_TEXT SHOWN:_

Content starts

Cross-row references within the sort range

Section titled “Cross-row references within the sort range”

Excel treats each row’s move independently. A formula’s references are adjusted for its own positional change but not for where other rows went. This means cross-row references within the sorted range can break, yielding #REF! errors. (Example: =B1+B2 in a row that moved can become =#REF!+B1.)

Blanks always sort to the bottom, regardless of whether the sort is ascending or descending.

In ascending order: Numbers first (sorted numerically), then Strings (sorted alphabetically, case-insensitive), then Booleans (FALSE before TRUE), then Errors (treated as equal among themselves), then Blanks.

In descending order: the groups reverse (only Blanks remain at the bottom regardless of direction), and within each group the order reverses.

Content ends

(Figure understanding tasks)
Content starts

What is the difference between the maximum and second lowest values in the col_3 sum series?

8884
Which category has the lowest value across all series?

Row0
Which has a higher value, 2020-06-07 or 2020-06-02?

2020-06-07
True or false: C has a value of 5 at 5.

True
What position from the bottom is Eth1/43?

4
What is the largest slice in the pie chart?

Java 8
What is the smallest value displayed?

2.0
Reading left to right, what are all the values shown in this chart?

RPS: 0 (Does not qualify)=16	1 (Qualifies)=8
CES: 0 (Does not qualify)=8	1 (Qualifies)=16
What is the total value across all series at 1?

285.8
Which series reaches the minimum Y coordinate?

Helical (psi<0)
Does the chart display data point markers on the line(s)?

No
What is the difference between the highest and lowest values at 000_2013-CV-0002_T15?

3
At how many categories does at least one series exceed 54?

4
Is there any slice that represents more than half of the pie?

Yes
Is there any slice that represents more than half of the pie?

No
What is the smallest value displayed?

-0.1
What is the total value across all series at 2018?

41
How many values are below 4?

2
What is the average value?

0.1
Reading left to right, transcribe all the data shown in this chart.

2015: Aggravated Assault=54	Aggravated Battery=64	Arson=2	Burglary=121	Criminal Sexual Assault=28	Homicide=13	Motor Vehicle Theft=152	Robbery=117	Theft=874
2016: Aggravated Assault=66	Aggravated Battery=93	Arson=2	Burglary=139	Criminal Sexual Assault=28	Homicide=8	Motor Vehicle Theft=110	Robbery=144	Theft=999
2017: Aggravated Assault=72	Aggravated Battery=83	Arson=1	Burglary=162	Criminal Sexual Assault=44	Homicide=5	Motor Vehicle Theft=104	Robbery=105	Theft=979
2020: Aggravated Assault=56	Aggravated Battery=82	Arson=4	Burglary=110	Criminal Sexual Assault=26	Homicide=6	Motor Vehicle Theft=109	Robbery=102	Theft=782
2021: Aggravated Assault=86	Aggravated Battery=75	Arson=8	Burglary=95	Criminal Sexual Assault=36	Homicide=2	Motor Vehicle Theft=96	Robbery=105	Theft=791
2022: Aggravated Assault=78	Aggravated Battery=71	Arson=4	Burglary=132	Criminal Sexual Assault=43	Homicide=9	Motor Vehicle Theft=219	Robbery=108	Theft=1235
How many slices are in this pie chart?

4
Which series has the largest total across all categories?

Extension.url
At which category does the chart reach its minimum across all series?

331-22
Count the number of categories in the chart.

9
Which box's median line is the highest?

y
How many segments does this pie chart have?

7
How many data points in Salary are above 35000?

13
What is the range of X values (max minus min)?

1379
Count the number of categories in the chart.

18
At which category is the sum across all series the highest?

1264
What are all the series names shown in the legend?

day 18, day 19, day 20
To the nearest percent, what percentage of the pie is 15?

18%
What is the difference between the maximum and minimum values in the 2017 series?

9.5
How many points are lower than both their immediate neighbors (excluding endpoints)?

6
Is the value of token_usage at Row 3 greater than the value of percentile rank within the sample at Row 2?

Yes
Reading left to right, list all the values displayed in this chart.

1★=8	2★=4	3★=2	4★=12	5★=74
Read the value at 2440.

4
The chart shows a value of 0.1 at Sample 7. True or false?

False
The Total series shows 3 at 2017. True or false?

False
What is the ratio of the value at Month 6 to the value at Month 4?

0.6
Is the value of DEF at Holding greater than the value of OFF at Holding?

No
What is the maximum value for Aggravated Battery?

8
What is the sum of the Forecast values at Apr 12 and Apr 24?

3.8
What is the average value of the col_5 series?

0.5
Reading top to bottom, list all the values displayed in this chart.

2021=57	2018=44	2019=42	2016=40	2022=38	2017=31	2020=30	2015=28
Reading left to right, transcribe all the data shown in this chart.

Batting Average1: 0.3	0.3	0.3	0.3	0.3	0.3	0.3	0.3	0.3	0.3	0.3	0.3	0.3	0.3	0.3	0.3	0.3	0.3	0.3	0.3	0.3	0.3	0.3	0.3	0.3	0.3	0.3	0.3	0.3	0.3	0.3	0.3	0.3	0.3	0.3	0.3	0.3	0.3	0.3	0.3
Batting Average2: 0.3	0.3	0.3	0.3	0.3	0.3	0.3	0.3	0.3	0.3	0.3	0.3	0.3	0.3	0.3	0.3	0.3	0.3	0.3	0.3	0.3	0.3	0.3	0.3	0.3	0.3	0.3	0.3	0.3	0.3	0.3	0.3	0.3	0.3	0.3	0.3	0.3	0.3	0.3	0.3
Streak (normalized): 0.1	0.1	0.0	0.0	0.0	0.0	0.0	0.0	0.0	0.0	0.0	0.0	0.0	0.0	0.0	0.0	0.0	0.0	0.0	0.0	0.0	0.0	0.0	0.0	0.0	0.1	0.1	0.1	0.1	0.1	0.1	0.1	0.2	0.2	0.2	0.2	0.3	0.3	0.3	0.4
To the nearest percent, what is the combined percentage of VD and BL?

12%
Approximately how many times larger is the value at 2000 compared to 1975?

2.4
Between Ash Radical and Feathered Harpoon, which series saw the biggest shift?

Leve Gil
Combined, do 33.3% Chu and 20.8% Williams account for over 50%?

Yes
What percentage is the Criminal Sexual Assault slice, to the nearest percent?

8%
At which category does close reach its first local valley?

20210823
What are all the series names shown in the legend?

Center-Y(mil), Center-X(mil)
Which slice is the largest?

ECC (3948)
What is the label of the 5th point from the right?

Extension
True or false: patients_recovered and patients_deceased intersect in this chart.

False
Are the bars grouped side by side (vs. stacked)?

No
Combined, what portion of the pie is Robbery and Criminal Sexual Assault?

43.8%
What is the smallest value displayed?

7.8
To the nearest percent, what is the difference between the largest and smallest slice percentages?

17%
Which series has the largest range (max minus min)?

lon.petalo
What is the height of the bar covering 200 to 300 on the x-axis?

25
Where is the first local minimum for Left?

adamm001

Content ends

_EXERCISE DESCRIPTION:_
Turn the paragraph beginning "In ascending order" in the sorting text above into a list, keeping its main facts.

_RESULT OF THIS EXERCISE:_
Ascending sort order:
1. Numbers, sorted numerically
2. Strings, sorted alphabetically and case-insensitive
3. Booleans, with FALSE before TRUE
4. Errors, treated as equal among themselves
5. Blanks